Do you need dividend income? Do you need it weekly? If so, today’s debut of the SoFi Weekly Dividend ETF (WKLY) could fit the bill.

This new product from Social Finance Inc., a San Francisco-based online lender and personal finance site better known as SoFI, tracks an index of large- and mid-cap companies in the U.S. and in overseas developed nations that meet criteria for dividend sustainability. Those criteria include paying regular dividends during the past 12 months and being forecasted to do so for the next 12 months, along with meeting payout ratio requirements.

The underlying SoFi Sustainable Dividend Index is weighted on a free-float market capitalization basis, with individual holdings capped at 5% of the portfolio at each quarterly rebalancing. The fund’s expense ratio is 0.49%.

If things go according to plan, the WKLY fund will make cash distributions every Thursday. No information was provided about the size of the weekly payout or the annualized yield investors can expect.

The SoFi Weekly Dividend ETF is marketed as the first equity ETF making weekly dividend payments. It’s the equity version of its sibling SoFi Weekly Income ETF (TGIF), an actively managed fund that launched last October to provide weekly income by investing in investment-grade and high-yield fixed-income securities. Those payouts have occurred every Friday at a rate of 0.05%, which would equate to 2.6% on an annual basis.

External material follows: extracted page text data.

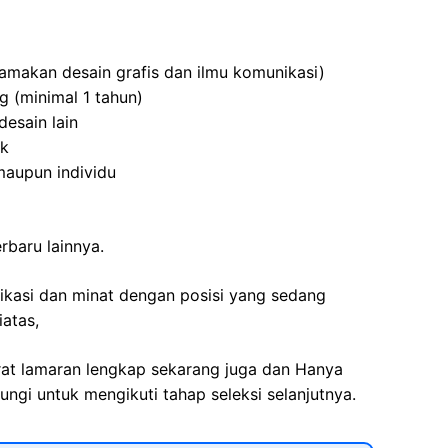
tamakan desain grafis dan ilmu komunikasi)
 (minimal 1 tahun)
esain lain
ik
aupun individu
erbaru lainnya.
fikasi dan minat dengan posisi yang sedang
iatas,
rat lamaran lengkap sekarang juga dan Hanya
ngi untuk mengikuti tahap seleksi selanjutnya.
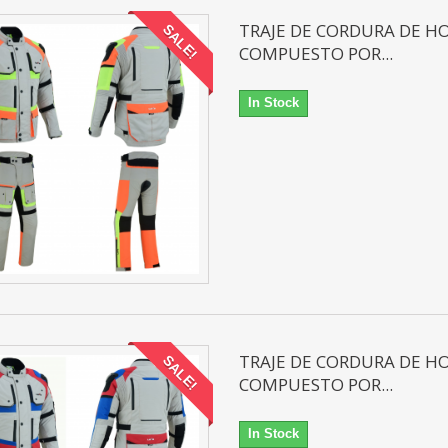
TRAJE DE CORDURA DE 
SALE!
COMPUESTO POR...
In Stock
TRAJE DE CORDURA DE 
SALE!
COMPUESTO POR...
In Stock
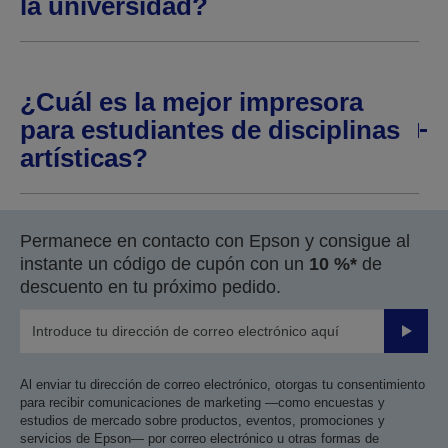
la universidad?
¿Cuál es la mejor impresora
para estudiantes de disciplinas
artísticas?
Permanece en contacto con Epson y consigue al
instante un código de cupón con un
10 %*
de
descuento en tu próximo pedido.
Enviar
Al enviar tu dirección de correo electrónico, otorgas tu consentimiento
para recibir comunicaciones de marketing —como encuestas y
estudios de mercado sobre productos, eventos, promociones y
servicios de Epson— por correo electrónico u otras formas de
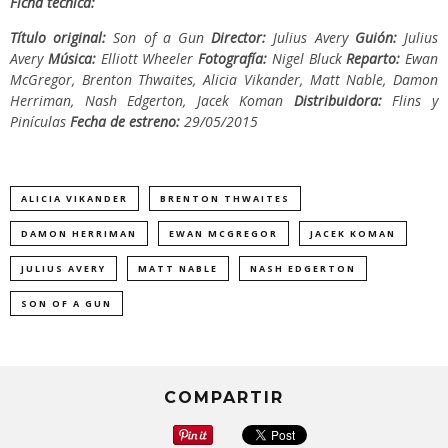
Ficha técnica:
Título original:
Son of a Gun
Director:
Julius Avery
Guión:
Julius
Avery
Música:
Elliott Wheeler
Fotografía:
Nigel Bluck
Reparto:
Ewan
McGregor, Brenton Thwaites, Alicia Vikander, Matt Nable, Damon
Herriman, Nash Edgerton, Jacek Koman
Distribuidora:
Flins y
Pinículas
Fecha de estreno:
29/05/2015
ALICIA VIKANDER
BRENTON THWAITES
DAMON HERRIMAN
EWAN MCGREGOR
JACEK KOMAN
JULIUS AVERY
MATT NABLE
NASH EDGERTON
SON OF A GUN
COMPARTIR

The TGIF product is managed by fixed-income shop Income Research + Management. It seeks to mitigate interest rate risk relative to longer-dated bonds by investing in securities with a duration of less than three years. The fund’s net expense ratio is 0.59%.

SoFi made a splash in April 2019 when it launched two funds with zero fees. The SoFi Select 500 ETF (SFY) and SoFi Next 500 ETF (SFYX) both have gross expense ratios of 0.19%, but those management fees are waived until at least June 30, 2021, meaning the net expense ratios remain at zero.

All told, SoFi has six ETFs with roughly $328 million in assets under management.